Sb mediated Ge/Si(100) quantum dots for Si based photonics

Nowadays the search for an efficient silicon based light emitting source attracts a lot of attention, because the niche of the light emitter device for chip to chip communications is not yet occupied. Low quantum efficiency of radiative recombination in the bulk Si caused by an indirect nature of its band gap is the challenge to be bypassed. Up to the date the hybrid III-V on Si technology dominates, but other approaches are intensively investigated. Among of them there are promising SiGe/Si heterostructures, which can be grown by epitaxy on Si (100) substrates, e.g., in the form of quantum wells or quantum dots (QD). Thereby a Si p-n junction can be used to supply carriers to the light-emitting Ge/Si nanostructure. In spite of the fact that the bulk Ge itself has an indirect band gap, the energy band diagram of strained SiGe on Si is modified due to the elastic strain and the quantum confinement effect.
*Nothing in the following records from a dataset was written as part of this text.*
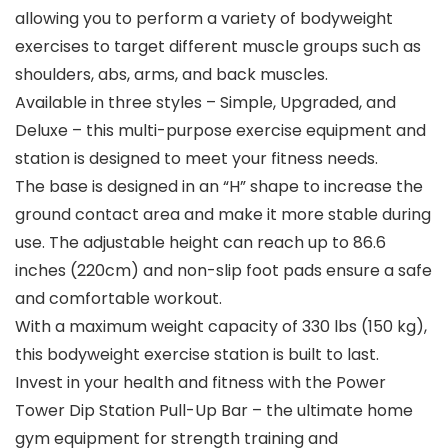
allowing you to perform a variety of bodyweight
exercises to target different muscle groups such as
shoulders, abs, arms, and back muscles.
Available in three styles – Simple, Upgraded, and
Deluxe – this multi-purpose exercise equipment and
station is designed to meet your fitness needs.
The base is designed in an “H” shape to increase the
ground contact area and make it more stable during
use. The adjustable height can reach up to 86.6
inches (220cm) and non-slip foot pads ensure a safe
and comfortable workout.
With a maximum weight capacity of 330 lbs (150 kg),
this bodyweight exercise station is built to last.
Invest in your health and fitness with the Power
Tower Dip Station Pull-Up Bar – the ultimate home
gym equipment for strength training and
The hetero junction SiGe/Si is characterized by so-called `type-II´ band alignment, where carriers are located on the opposite sides of the junction: electrons - in Si, but holes - in Ge. This fact might lead to a small overlap of the electron and hole wave functions and a low oscillator strength causing a low light emission. A possible solution of the latter problem might be found, if the carriers are strongly confined at the sharp Si/Ge hetero-interface. This can be realized via small Ge QDs of a very high density. In particular, high density of Ge QDs leads to the higher luminescence probability of Δ_xy - HH transitions [2]. Here Δ_xy are electronic states localized in the compressively strained Si between the QDs, HH is the heavy hole state in the QD.